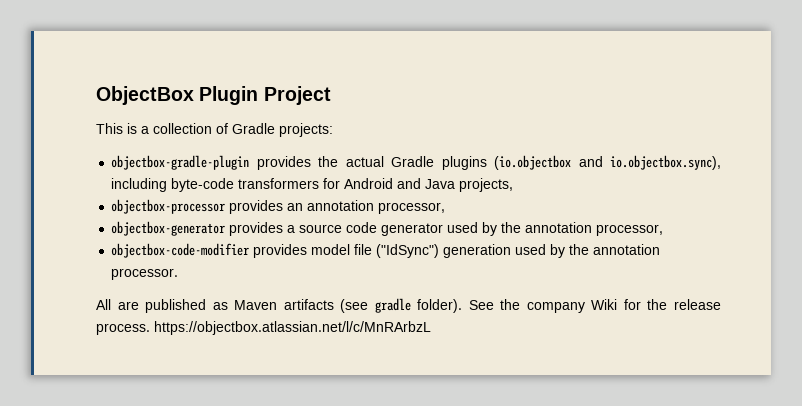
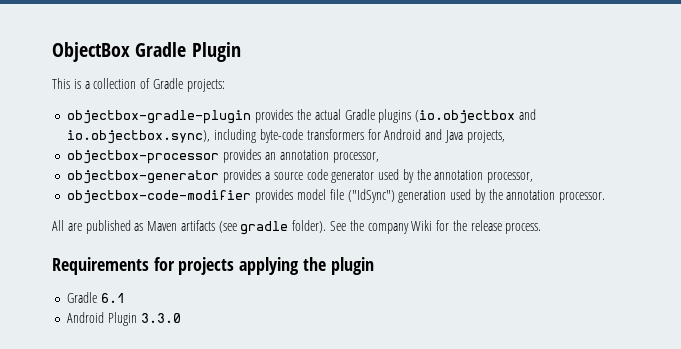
[199,86,331,105] Plugin Project -> [135,42,241,62] Gradle Plugin
[154,321,431,335] https://objectbox.atlassian.net/l/c/MnRArbzL -> [52,257,374,275] [67,292,126,303] [67,312,181,326] // Requirements for projects applying the plugin // Gradle 6.1 // Android Plugin 3.3.0

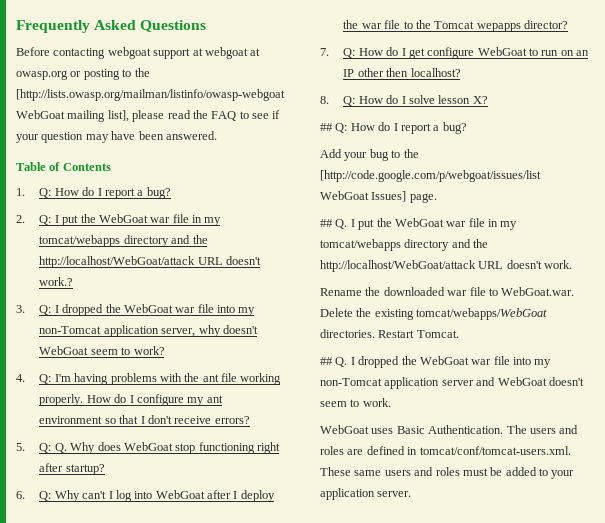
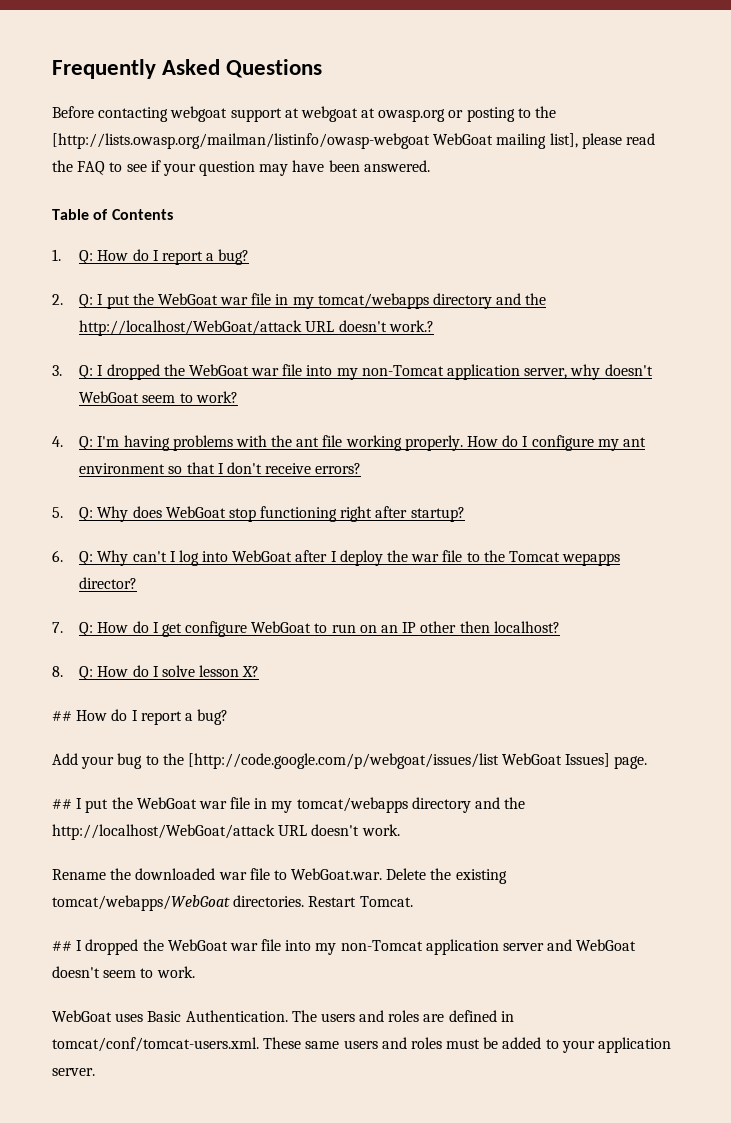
[54,443,67,453] Q. -> (94, 514) none
[335,123,348,133] Q: -> (72, 716) none
[335,219,348,229] Q. -> (72, 804) none
[335,357,348,367] Q. -> (72, 946) none

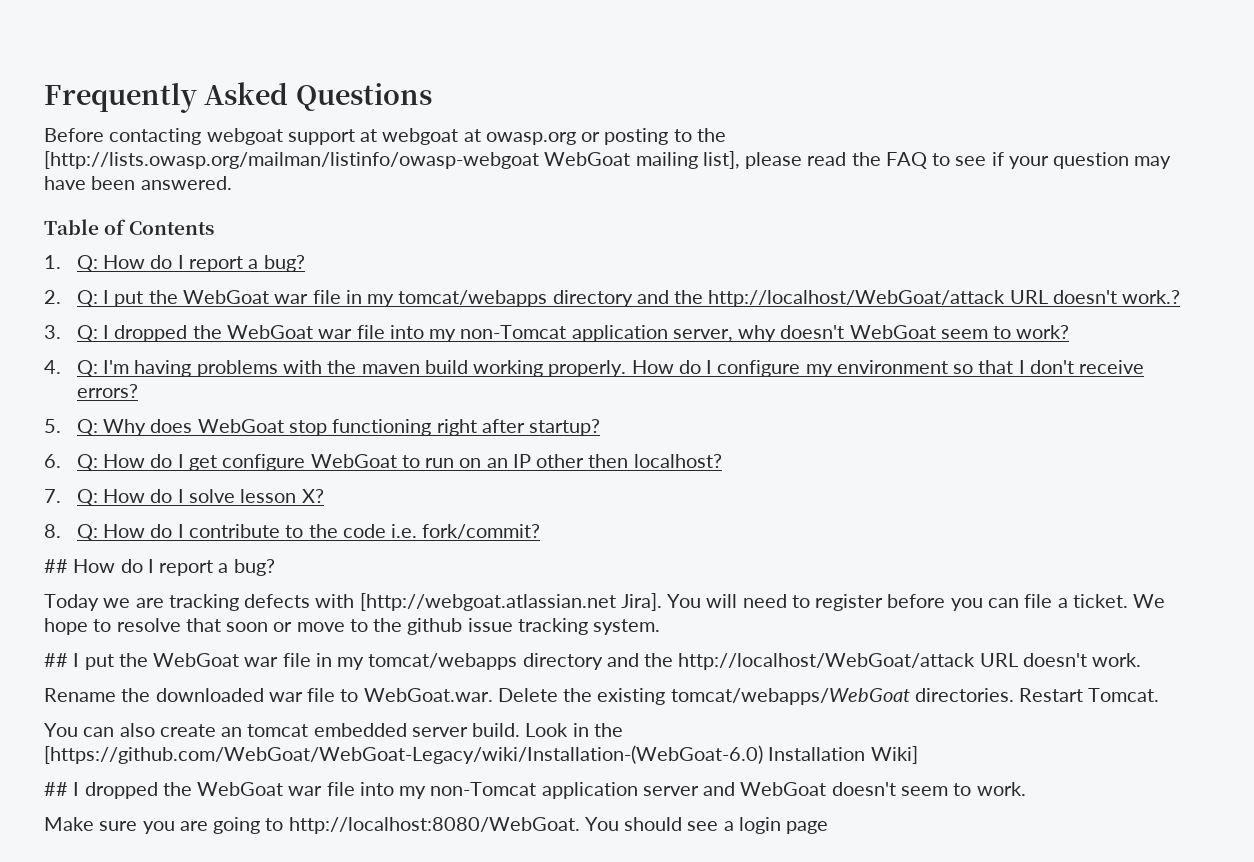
[296,435,343,447] ant file -> [361,360,468,374] maven build
[622,437,646,447] ant -> (833, 370) none
[97,550,621,566] [79,577,138,589] [52,622,94,636] Why can't I log into WebGoat after I deploy the war file to the Tomcat wepapps director? // 7. Q: -> (98, 462) none
[52,666,63,677] 8. -> [44,489,61,503] 7.
(260, 671) none -> [44,524,541,541] // 8. Q: How do I contribute to the code i.e. fork/commit?
[52,753,648,769] Add your bug to the [http://code.google.com/p/webgoat/issues/list WebGoat Issues] page. -> [44,593,1166,611] [44,618,661,635] Today we are tracking defects with [http://webgoat.atlassian.net Jira]. You will need to register before you can file a ticket. We hope to resolve that soon or move to the github issue tracking system.
(413, 901) none -> [44,723,623,737] [44,745,918,764] // You can also create an tomcat embedded server build. Look in the [https://github.com/WebGoat/WebGoat-Legacy/wiki/Installation-(WebGoat-6.0) Installation Wiki]
[52,1010,514,1022] [52,1037,672,1053] [52,1068,95,1076] WebGoat uses Basic Authentication. The users and roles are defined in tomcat/conf/tomcat-users.xml. These same users and roles must be added to your application server. -> [44,817,829,834] Make sure you are going to http://localhost:8080/WebGoat. You should see a login page

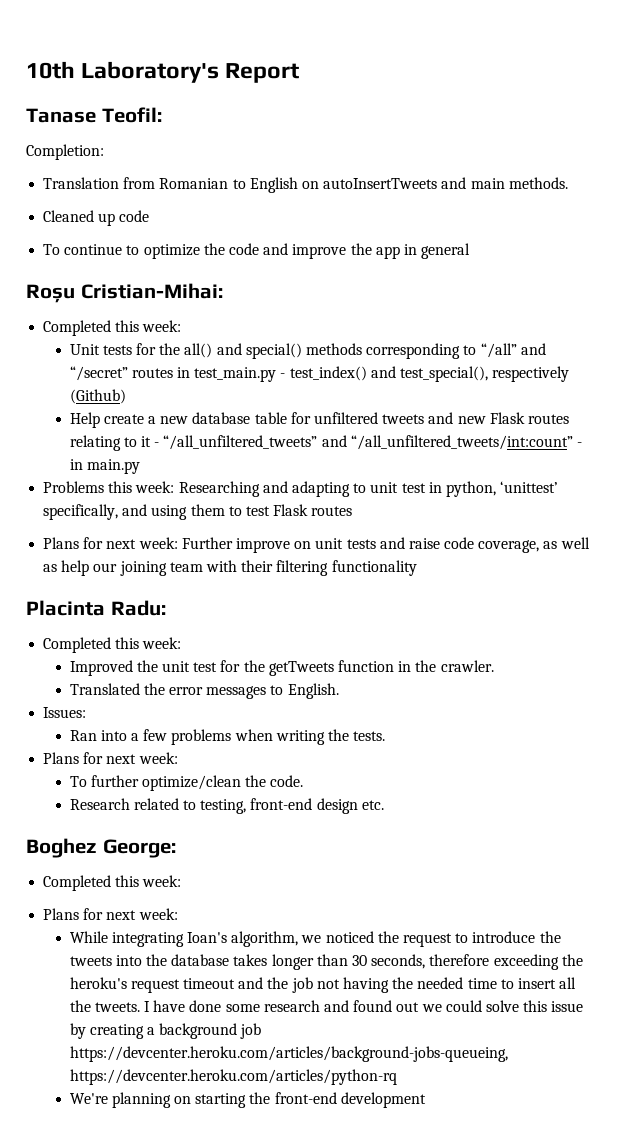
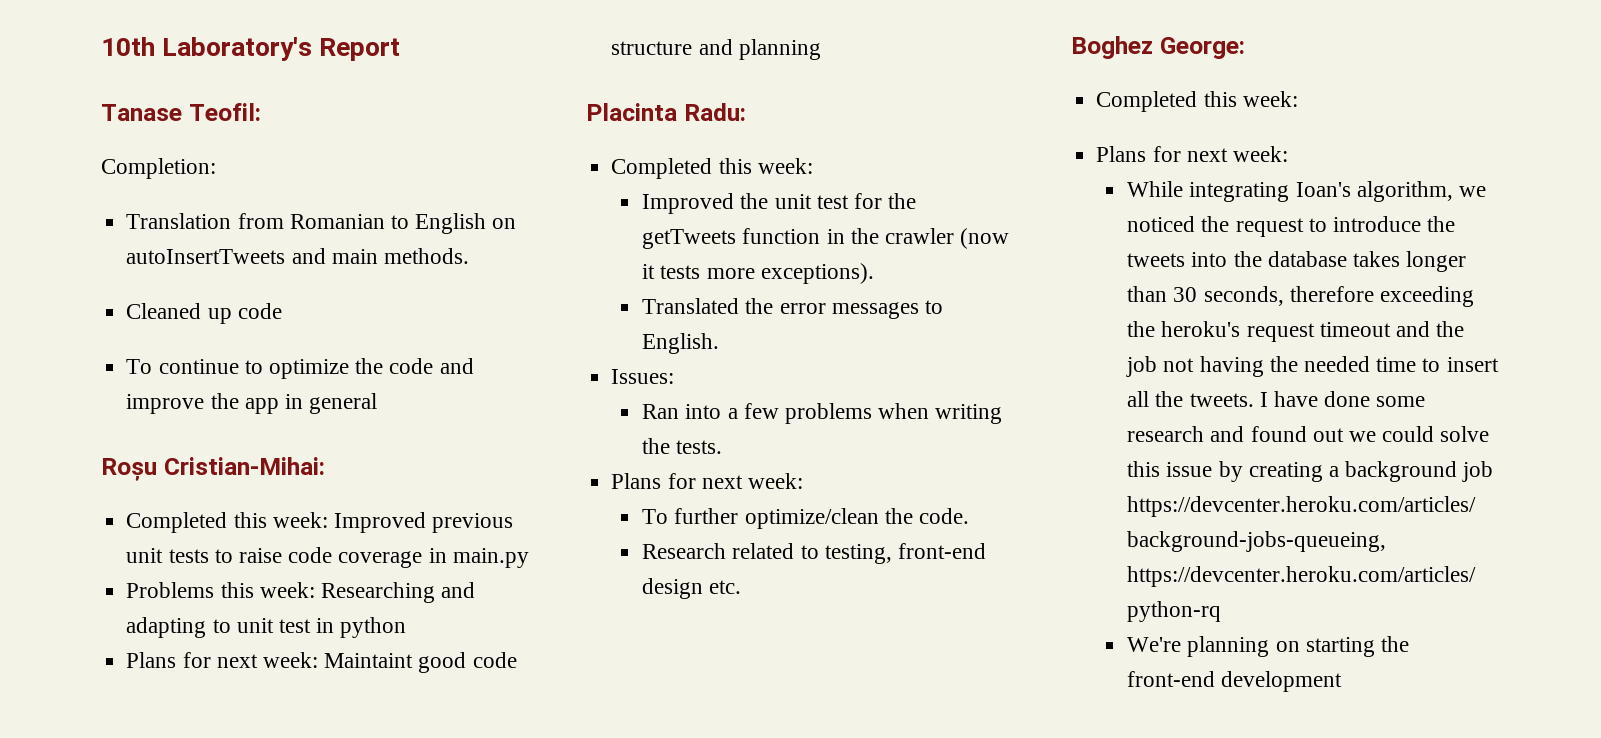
[69,343,546,359] [69,366,570,382] [69,389,126,404] [69,412,569,428] [69,435,582,451] // Unit tests for the all() and special() methods corresponding to “/all” and “/secret” routes in test_main.py - test_index() and test_special(), respectively (Github) // Help create a new database table for unfiltered tweets and new Flask routes relating to it - “/all_unfiltered_tweets” and “/all_unfiltered_tweets/int:count” - -> [333,512,514,533] [126,547,423,568] Improved previous unit tests to raise code coverage
[445,481,559,497] [43,504,353,520] [43,537,590,553] [43,560,417,576] python, ‘unittest’ specifically, and using them to test Flask routes // Plans for next week: Further improve on unit tests and raise code coverage, as well as help our joining team with their filtering functionality -> [340,617,407,638] [126,652,517,673] [611,39,821,60] python // Plans for next week: Maintaint good code structure and planning
[440,660,494,672] crawler. -> [885,228,1010,249] [642,263,874,284] crawler (now it tests more exceptions).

▶ Instructions to follow: Everything from the first line of the listing above through the line that contains "[69,343,546,359] [69,366,570,382] [69,389,126,404]" is to be restated word for word, minus the pictures.

▶ Exercise solution:
[199,86,331,105] Plugin Project -> [135,42,241,62] Gradle Plugin
[154,321,431,335] https://objectbox.atlassian.net/l/c/MnRArbzL -> [52,257,374,275] [67,292,126,303] [67,312,181,326] // Requirements for projects applying the plugin // Gradle 6.1 // Android Plugin 3.3.0

[54,443,67,453] Q. -> (94, 514) none
[335,123,348,133] Q: -> (72, 716) none
[335,219,348,229] Q. -> (72, 804) none
[335,357,348,367] Q. -> (72, 946) none

[296,435,343,447] ant file -> [361,360,468,374] maven build
[622,437,646,447] ant -> (833, 370) none
[97,550,621,566] [79,577,138,589] [52,622,94,636] Why can't I log into WebGoat after I deploy the war file to the Tomcat wepapps director? // 7. Q: -> (98, 462) none
[52,666,63,677] 8. -> [44,489,61,503] 7.
(260, 671) none -> [44,524,541,541] // 8. Q: How do I contribute to the code i.e. fork/commit?
[52,753,648,769] Add your bug to the [http://code.google.com/p/webgoat/issues/list WebGoat Issues] page. -> [44,593,1166,611] [44,618,661,635] Today we are tracking defects with [http://webgoat.atlassian.net Jira]. You will need to register before you can file a ticket. We hope to resolve that soon or move to the github issue tracking system.
(413, 901) none -> [44,723,623,737] [44,745,918,764] // You can also create an tomcat embedded server build. Look in the [https://github.com/WebGoat/WebGoat-Legacy/wiki/Installation-(WebGoat-6.0) Installation Wiki]
[52,1010,514,1022] [52,1037,672,1053] [52,1068,95,1076] WebGoat uses Basic Authentication. The users and roles are defined in tomcat/conf/tomcat-users.xml. These same users and roles must be added to your application server. -> [44,817,829,834] Make sure you are going to http://localhost:8080/WebGoat. You should see a login page

[69,343,546,359] [69,366,570,382] [69,389,126,404] [69,412,569,428] [69,435,582,451] // Unit tests for the all() and special() methods corresponding to “/all” and “/secret” routes in test_main.py - test_index() and test_special(), respectively (Github) // Help create a new database table for unfiltered tweets and new Flask routes relating to it - “/all_unfiltered_tweets” and “/all_unfiltered_tweets/int:count” - -> [333,512,514,533] [126,547,423,568] Improved previous unit tests to raise code coverage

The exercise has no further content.